Because I don’t worry about age, I’ve never tried to play roles that were obviously too young for me. Actually, it’s been the other way around—I haven’t played any real ingenues in my entire career.
I never had much patience with those actresses of the past who used to try to hold on to ingenue roles until they practically had to use a cane to get around. They didn’t fool anyone. Thank goodness, that type is now practically extinct.
No woman who tries to fight back time is honest With herself. She only confuses herself on important issues. An ostrich with its head in the sand hasn’t got a very good perspective on much of anything either.
Dreading the onslaught of age is like carrying a disease within you. It’s like having some horrible weight on your conscience. And, too, it narrows horizons. It produces a failure to develop a real personality—which is a female’s really attractive asset. It creates a blindness toward the good that can be done for others. It makes for a numbness toward the things in life that make each day exciting and a challenge. The yesterdays that are piling up get so burdensome that today’s potentialities aren’t recognized. And as for the tomorrows—they’re a horror!

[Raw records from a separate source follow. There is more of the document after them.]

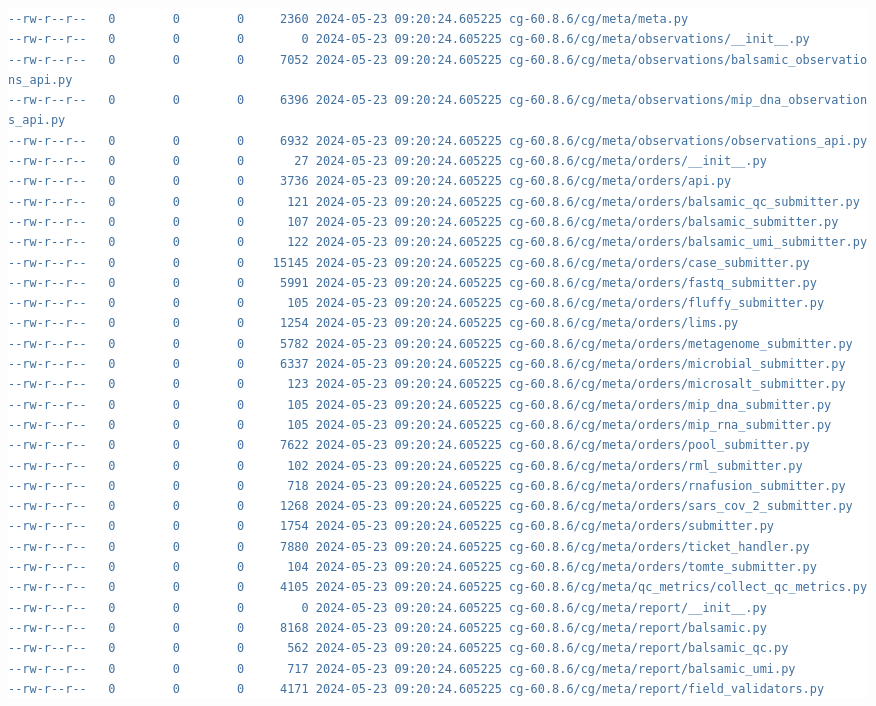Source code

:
 ```diff
--rw-r--r--   0        0        0     2360 2024-05-23 09:20:24.605225 cg-60.8.6/cg/meta/meta.py
--rw-r--r--   0        0        0        0 2024-05-23 09:20:24.605225 cg-60.8.6/cg/meta/observations/__init__.py
--rw-r--r--   0        0        0     7052 2024-05-23 09:20:24.605225 cg-60.8.6/cg/meta/observations/balsamic_observations_api.py
--rw-r--r--   0        0        0     6396 2024-05-23 09:20:24.605225 cg-60.8.6/cg/meta/observations/mip_dna_observations_api.py
--rw-r--r--   0        0        0     6932 2024-05-23 09:20:24.605225 cg-60.8.6/cg/meta/observations/observations_api.py
--rw-r--r--   0        0        0       27 2024-05-23 09:20:24.605225 cg-60.8.6/cg/meta/orders/__init__.py
--rw-r--r--   0        0        0     3736 2024-05-23 09:20:24.605225 cg-60.8.6/cg/meta/orders/api.py
--rw-r--r--   0        0        0      121 2024-05-23 09:20:24.605225 cg-60.8.6/cg/meta/orders/balsamic_qc_submitter.py
--rw-r--r--   0        0        0      107 2024-05-23 09:20:24.605225 cg-60.8.6/cg/meta/orders/balsamic_submitter.py
--rw-r--r--   0        0        0      122 2024-05-23 09:20:24.605225 cg-60.8.6/cg/meta/orders/balsamic_umi_submitter.py
--rw-r--r--   0        0        0    15145 2024-05-23 09:20:24.605225 cg-60.8.6/cg/meta/orders/case_submitter.py
--rw-r--r--   0        0        0     5991 2024-05-23 09:20:24.605225 cg-60.8.6/cg/meta/orders/fastq_submitter.py
--rw-r--r--   0        0        0      105 2024-05-23 09:20:24.605225 cg-60.8.6/cg/meta/orders/fluffy_submitter.py
--rw-r--r--   0        0        0     1254 2024-05-23 09:20:24.605225 cg-60.8.6/cg/meta/orders/lims.py
--rw-r--r--   0        0        0     5782 2024-05-23 09:20:24.605225 cg-60.8.6/cg/meta/orders/metagenome_submitter.py
--rw-r--r--   0        0        0     6337 2024-05-23 09:20:24.605225 cg-60.8.6/cg/meta/orders/microbial_submitter.py
--rw-r--r--   0        0        0      123 2024-05-23 09:20:24.605225 cg-60.8.6/cg/meta/orders/microsalt_submitter.py
--rw-r--r--   0        0        0      105 2024-05-23 09:20:24.605225 cg-60.8.6/cg/meta/orders/mip_dna_submitter.py
--rw-r--r--   0        0        0      105 2024-05-23 09:20:24.605225 cg-60.8.6/cg/meta/orders/mip_rna_submitter.py
--rw-r--r--   0        0        0     7622 2024-05-23 09:20:24.605225 cg-60.8.6/cg/meta/orders/pool_submitter.py
--rw-r--r--   0        0        0      102 2024-05-23 09:20:24.605225 cg-60.8.6/cg/meta/orders/rml_submitter.py
--rw-r--r--   0        0        0      718 2024-05-23 09:20:24.605225 cg-60.8.6/cg/meta/orders/rnafusion_submitter.py
--rw-r--r--   0        0        0     1268 2024-05-23 09:20:24.605225 cg-60.8.6/cg/meta/orders/sars_cov_2_submitter.py
--rw-r--r--   0        0        0     1754 2024-05-23 09:20:24.605225 cg-60.8.6/cg/meta/orders/submitter.py
--rw-r--r--   0        0        0     7880 2024-05-23 09:20:24.605225 cg-60.8.6/cg/meta/orders/ticket_handler.py
--rw-r--r--   0        0        0      104 2024-05-23 09:20:24.605225 cg-60.8.6/cg/meta/orders/tomte_submitter.py
--rw-r--r--   0        0        0     4105 2024-05-23 09:20:24.605225 cg-60.8.6/cg/meta/qc_metrics/collect_qc_metrics.py
--rw-r--r--   0        0        0        0 2024-05-23 09:20:24.605225 cg-60.8.6/cg/meta/report/__init__.py
--rw-r--r--   0        0        0     8168 2024-05-23 09:20:24.605225 cg-60.8.6/cg/meta/report/balsamic.py
--rw-r--r--   0        0        0      562 2024-05-23 09:20:24.605225 cg-60.8.6/cg/meta/report/balsamic_qc.py
--rw-r--r--   0        0        0      717 2024-05-23 09:20:24.605225 cg-60.8.6/cg/meta/report/balsamic_umi.py
--rw-r--r--   0        0        0     4171 2024-05-23 09:20:24.605225 cg-60.8.6/cg/meta/report/field_validators.py
```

Speaking of yesterdays, I pity the women who, by not admitting their age, have deprived themselves of any chance to enjoy reminiscences. They have to deny themselves the luxury of talking about any memories of their past, no matter how wonderful, that would date them. I love to remember way back. Way back to Pearl White’s pictures. I adored her. Maybe that’s why I hate ever having a double for my hazardous scenes even today. She did all of her own stunts. And she was my idol.
I’ve been warned that I shouldn’t admit my age, that such an admission will hurt my “box office.” Now, that’s silly! After all, movie audiences aren’t made up of dopes. They can count, can’t they? And if they’ve noticed me at all, they certainly remember that I’ve been on the screen for quite a spell.